-- AIM OF THE EXERCISE --
Please resume the discussion below about sim racing on Linux, picking up right after its last post.

-- PASSAGE TO READ --
—————
Not the original commenter, but my current ones are, EAs WRC it doesn’t work on Linux and the clubs feature is used by a couple of communities and is a great way to have current rallies.
Raceroom is not great on Linux, very crashy. But it can work at least.
I am also deep into Le Mans Ultimate, which just added EAC, and Devs have said they will not support linux. Currently it still works, but I am expecting that to end sometime soon.
For my hobby there isn’t really alternatives, iRacing doesn’t work, AC Rally is just too early and doesn’t have anything outside of leaderboards (and that doesn’t even have friend filtering). In terms of Sim racing there isn’t much that works really well on Linux and can’t exactly get the same experience in other games, like a 24hr race with driver swaps, ranked racing with multi class.
glog78@digitalcourage.social 3 days ago
@OrgunDonor
thanks for the answer. i remember there was a scene for sim racing at one point, but i am completly out of this one. Maybe @gamingonlinux has some ideas about racing.
—————
[Collected data entries]

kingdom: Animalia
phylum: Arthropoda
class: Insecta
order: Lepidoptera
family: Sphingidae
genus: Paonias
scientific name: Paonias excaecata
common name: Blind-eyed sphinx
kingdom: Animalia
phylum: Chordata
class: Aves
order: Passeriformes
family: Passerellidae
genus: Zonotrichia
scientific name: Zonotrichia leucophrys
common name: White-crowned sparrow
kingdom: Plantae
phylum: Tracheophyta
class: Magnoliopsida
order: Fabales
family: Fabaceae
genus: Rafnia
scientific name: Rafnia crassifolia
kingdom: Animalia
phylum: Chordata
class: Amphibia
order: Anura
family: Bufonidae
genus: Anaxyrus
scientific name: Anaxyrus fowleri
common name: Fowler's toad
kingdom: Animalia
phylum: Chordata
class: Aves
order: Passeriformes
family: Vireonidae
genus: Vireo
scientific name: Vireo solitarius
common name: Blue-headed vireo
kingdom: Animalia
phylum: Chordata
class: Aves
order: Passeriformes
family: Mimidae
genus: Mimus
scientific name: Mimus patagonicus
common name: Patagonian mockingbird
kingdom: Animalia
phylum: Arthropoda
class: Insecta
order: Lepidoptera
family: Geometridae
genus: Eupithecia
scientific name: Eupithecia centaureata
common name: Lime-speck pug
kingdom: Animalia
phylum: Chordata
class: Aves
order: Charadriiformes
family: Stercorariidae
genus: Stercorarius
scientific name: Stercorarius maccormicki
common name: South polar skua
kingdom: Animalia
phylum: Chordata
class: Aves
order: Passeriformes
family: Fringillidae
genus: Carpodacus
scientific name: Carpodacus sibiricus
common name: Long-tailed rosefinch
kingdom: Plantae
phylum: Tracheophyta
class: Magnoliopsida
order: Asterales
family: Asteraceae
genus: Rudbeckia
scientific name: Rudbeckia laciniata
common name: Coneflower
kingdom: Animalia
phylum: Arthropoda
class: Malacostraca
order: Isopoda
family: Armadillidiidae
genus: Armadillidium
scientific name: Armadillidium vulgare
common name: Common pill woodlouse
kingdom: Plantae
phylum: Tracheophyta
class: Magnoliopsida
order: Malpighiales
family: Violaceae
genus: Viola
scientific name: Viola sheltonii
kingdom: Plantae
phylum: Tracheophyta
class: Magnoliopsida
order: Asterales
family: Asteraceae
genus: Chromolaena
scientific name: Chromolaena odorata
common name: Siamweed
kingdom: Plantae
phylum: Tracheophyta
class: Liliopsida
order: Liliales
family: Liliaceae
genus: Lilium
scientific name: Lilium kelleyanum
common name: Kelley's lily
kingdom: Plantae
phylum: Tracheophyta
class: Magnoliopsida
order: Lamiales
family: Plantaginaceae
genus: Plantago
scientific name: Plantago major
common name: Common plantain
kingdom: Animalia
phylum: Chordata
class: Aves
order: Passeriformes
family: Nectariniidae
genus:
—————
-- RESPONSE --
OrgunDonor@lemmy.world 3 days ago
There are certainly options, but they are older or just not fully fleshed out for sim racing, Hardware has gotten pretty well supported now. And games like Le Mans Ultimate had their on proton fork to get it working. But If you want big races you are very limited software wise, you kinda only really have iRacing or LMU. And They both devs have been unsupportive of linux, although LMU does still currently work.
In terms of sims that do work, Automobilista 2, Raceroom, Assetto Corsa, AC Rally, AC Evo, AC Competizione, BeamNG.Drive, Dirt Rally 2.0 and i think Live for Speed.
There are options that are fun, but AC Evo is rough, AC Rally is great but you can tell it is Early Access. And honestly nothing on that list ticks the same boxes as iRacing or LMU for racing.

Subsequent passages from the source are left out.